*WORK INSTRUCTIONS*.
In the records that follow, the lines from the one containing "Isc: ~13,9 А" to the one containing "کربن در محیط‌های", inclusive, are to be given again exactly.

*SOURCE RECORDS*.
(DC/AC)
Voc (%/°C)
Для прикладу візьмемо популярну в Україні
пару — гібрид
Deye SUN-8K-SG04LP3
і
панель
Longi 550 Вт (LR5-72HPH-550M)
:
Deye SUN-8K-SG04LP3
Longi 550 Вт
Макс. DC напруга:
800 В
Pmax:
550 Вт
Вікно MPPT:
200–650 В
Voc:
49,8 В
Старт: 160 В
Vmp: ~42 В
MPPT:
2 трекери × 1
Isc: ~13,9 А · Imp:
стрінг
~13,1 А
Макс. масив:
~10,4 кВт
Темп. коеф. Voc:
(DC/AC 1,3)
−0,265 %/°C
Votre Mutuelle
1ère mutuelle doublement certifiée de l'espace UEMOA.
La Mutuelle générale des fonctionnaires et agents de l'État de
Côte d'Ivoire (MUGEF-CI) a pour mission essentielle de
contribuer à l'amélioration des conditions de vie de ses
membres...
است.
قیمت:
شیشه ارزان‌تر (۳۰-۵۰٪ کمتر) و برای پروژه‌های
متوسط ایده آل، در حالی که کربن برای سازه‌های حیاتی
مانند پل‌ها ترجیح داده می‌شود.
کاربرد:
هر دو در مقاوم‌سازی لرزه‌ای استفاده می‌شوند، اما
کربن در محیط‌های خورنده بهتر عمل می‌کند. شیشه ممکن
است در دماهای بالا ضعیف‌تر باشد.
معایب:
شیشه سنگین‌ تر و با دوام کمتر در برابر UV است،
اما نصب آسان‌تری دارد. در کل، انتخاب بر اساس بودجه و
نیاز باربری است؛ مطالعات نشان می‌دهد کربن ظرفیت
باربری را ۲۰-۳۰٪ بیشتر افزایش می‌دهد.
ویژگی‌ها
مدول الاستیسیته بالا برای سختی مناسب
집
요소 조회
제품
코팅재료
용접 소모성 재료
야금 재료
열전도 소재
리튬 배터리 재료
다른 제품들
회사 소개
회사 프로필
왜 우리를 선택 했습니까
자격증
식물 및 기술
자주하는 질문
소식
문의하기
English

*SOLUTION*.
Isc: ~13,9 А · Imp:
стрінг
~13,1 А
Макс. масив:
~10,4 кВт
Темп. коеф. Voc:
(DC/AC 1,3)
−0,265 %/°C
Votre Mutuelle
1ère mutuelle doublement certifiée de l'espace UEMOA.
La Mutuelle générale des fonctionnaires et agents de l'État de
Côte d'Ivoire (MUGEF-CI) a pour mission essentielle de
contribuer à l'amélioration des conditions de vie de ses
membres...
است.
قیمت:
شیشه ارزان‌تر (۳۰-۵۰٪ کمتر) و برای پروژه‌های
متوسط ایده آل، در حالی که کربن برای سازه‌های حیاتی
مانند پل‌ها ترجیح داده می‌شود.
کاربرد:
هر دو در مقاوم‌سازی لرزه‌ای استفاده می‌شوند، اما
کربن در محیط‌های خورنده بهتر عمل می‌کند. شیشه ممکن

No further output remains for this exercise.